-- DATA follows --

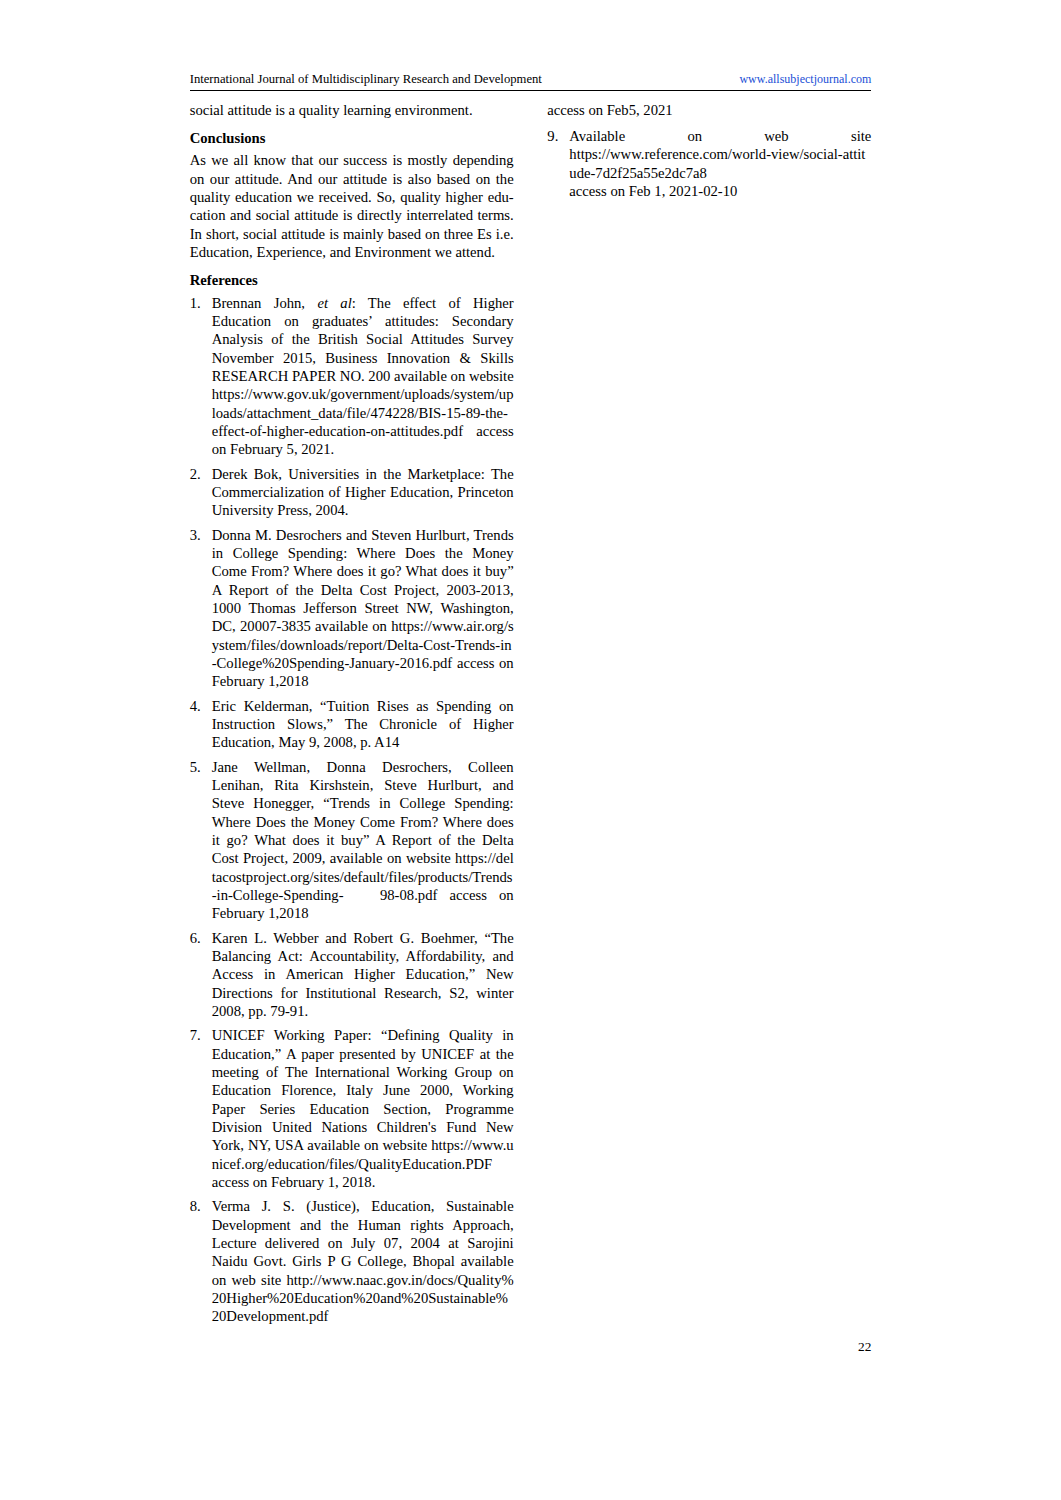International Journal of Multidisciplinary Research and Development www.allsubjectjournal.com
social attitude is a quality learning environment.
Conclusions
As we all know that our success is mostly depending on our attitude. And our attitude is also based on the quality education we received. So, quality higher education and social attitude is directly interrelated terms. In short, social attitude is mainly based on three Es i.e. Education, Experience, and Environment we attend.
References
Brennan John, et al: The effect of Higher Education on graduates’ attitudes: Secondary Analysis of the British Social Attitudes Survey November 2015, Business Innovation & Skills RESEARCH PAPER NO. 200 available on website https://www.gov.uk/government/uploads/system/uploads/attachment_data/file/474228/BIS-15-89-the-effect-of-higher-education-on-attitudes.pdf access on February 5, 2021.
Derek Bok, Universities in the Marketplace: The Commercialization of Higher Education, Princeton University Press, 2004.
Donna M. Desrochers and Steven Hurlburt, Trends in College Spending: Where Does the Money Come From? Where does it go? What does it buy” A Report of the Delta Cost Project, 2003-2013, 1000 Thomas Jefferson Street NW, Washington, DC, 20007-3835 available on https://www.air.org/system/files/downloads/report/Delta-Cost-Trends-in-College%20Spending-January-2016.pdf access on February 1,2018
Eric Kelderman, “Tuition Rises as Spending on Instruction Slows,” The Chronicle of Higher Education, May 9, 2008, p. A14
Jane Wellman, Donna Desrochers, Colleen Lenihan, Rita Kirshstein, Steve Hurlburt, and Steve Honegger, “Trends in College Spending: Where Does the Money Come From? Where does it go? What does it buy” A Report of the Delta Cost Project, 2009, available on website https://deltacostproject.org/sites/default/files/products/Trends-in-College-Spending- 98-08.pdf access on February 1,2018
Karen L. Webber and Robert G. Boehmer, “The Balancing Act: Accountability, Affordability, and Access in American Higher Education,” New Directions for Institutional Research, S2, winter 2008, pp. 79-91.
UNICEF Working Paper: “Defining Quality in Education,” A paper presented by UNICEF at the meeting of The International Working Group on Education Florence, Italy June 2000, Working Paper Series Education Section, Programme Division United Nations Children's Fund New York, NY, USA available on website https://www.unicef.org/education/files/QualityEducation.PDF access on February 1, 2018.
Verma J. S. (Justice), Education, Sustainable Development and the Human rights Approach, Lecture delivered on July 07, 2004 at Sarojini Naidu Govt. Girls P G College, Bhopal available on web site http://www.naac.gov.in/docs/Quality%20Higher%20Education%20and%20Sustainable%20Development.pdf
access on Feb5, 2021
9. Available on web site https://www.reference.com/world-view/social-attitude-7d2f25a55e2dc7a8 access on Feb 1, 2021-02-10
22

-- DATA concluded --

* WHAT THE TASK ASKS: Please reproduce, word for word, every line from the line with "February 1, 2018." to the final line above, including both ends.

* OUTPUT:
UNICEF Working Paper: “Defining Quality in Education,” A paper presented by UNICEF at the meeting of The International Working Group on Education Florence, Italy June 2000, Working Paper Series Education Section, Programme Division United Nations Children's Fund New York, NY, USA available on website https://www.unicef.org/education/files/QualityEducation.PDF access on February 1, 2018.
Verma J. S. (Justice), Education, Sustainable Development and the Human rights Approach, Lecture delivered on July 07, 2004 at Sarojini Naidu Govt. Girls P G College, Bhopal available on web site http://www.naac.gov.in/docs/Quality%20Higher%20Education%20and%20Sustainable%20Development.pdf
access on Feb5, 2021
9. Available on web site https://www.reference.com/world-view/social-attitude-7d2f25a55e2dc7a8 access on Feb 1, 2021-02-10
22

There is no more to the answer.